Destination is passed through but cannot be stopped on

One of the trickiest aspects of this problem is that the ball may roll through the destination without stopping there.

For example:

[0,0,0]

Starting from the leftmost cell and rolling right causes the ball to stop only at the far-right wall boundary. The middle cell is crossed but never becomes a stopping point.
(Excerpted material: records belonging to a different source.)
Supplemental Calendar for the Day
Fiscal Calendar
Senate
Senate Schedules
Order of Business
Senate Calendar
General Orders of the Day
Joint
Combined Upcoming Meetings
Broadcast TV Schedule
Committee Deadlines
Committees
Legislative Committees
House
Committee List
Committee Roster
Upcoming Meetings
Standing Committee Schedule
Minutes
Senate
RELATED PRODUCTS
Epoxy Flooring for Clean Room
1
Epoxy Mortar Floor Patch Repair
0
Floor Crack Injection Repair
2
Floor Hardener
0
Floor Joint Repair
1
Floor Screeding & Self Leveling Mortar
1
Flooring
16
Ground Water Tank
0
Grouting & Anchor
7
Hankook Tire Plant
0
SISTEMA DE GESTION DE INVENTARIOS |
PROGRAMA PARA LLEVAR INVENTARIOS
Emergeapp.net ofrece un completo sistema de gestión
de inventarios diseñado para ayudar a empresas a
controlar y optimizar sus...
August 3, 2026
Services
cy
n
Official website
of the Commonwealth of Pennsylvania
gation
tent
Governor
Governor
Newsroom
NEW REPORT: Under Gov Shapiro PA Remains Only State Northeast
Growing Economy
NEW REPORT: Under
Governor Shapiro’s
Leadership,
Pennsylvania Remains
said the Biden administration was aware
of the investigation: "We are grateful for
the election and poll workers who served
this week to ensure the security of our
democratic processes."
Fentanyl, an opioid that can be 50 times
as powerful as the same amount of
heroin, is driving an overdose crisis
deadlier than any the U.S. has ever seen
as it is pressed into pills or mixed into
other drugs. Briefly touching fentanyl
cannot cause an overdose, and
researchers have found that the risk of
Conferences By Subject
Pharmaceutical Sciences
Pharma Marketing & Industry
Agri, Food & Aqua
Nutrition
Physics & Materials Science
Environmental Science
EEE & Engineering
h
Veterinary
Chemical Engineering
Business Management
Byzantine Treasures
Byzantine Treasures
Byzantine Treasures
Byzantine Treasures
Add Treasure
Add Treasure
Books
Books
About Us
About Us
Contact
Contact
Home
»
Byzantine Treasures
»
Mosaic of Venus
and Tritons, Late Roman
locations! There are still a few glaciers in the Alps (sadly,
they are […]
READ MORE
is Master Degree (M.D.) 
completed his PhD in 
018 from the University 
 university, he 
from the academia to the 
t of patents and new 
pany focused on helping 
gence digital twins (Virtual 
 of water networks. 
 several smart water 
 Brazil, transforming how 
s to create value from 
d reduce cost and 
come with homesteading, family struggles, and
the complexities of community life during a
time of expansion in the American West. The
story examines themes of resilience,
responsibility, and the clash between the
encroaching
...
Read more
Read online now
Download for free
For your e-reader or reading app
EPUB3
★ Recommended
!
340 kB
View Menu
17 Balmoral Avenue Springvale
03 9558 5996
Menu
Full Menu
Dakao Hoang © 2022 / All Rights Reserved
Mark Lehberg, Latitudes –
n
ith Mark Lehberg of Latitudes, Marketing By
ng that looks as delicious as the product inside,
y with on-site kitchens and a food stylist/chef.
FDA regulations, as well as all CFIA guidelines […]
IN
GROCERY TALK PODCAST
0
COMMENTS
A naive implementation that checks whether the ball ever touches the destination during rolling would incorrectly return True.

This implementation only checks positions after rolling completely stops, which correctly handles this case.

Cycles in the maze

A maze may allow the ball to revisit the same stopping positions repeatedly.

Without a visited set, DFS or BFS could loop forever.

For example:

0 0 0
0 1 0
0 0 0

The ball can repeatedly cycle around the central wall.

The implementation prevents infinite traversal by marking each stopping position visited immediately after discovery.

Long uninterrupted corridors

A maze may contain long rows or columns with no internal walls.

In these cases, the rolling simulation must continue correctly until the final stopping point.

A common bug is stopping one step too early or overshooting the wall boundary.

This implementation avoids those mistakes by checking whether the next cell is valid before advancing:

while next_position_is_valid:
    move_forward

As a result, the ball always stops at the correct final empty cell before the wall.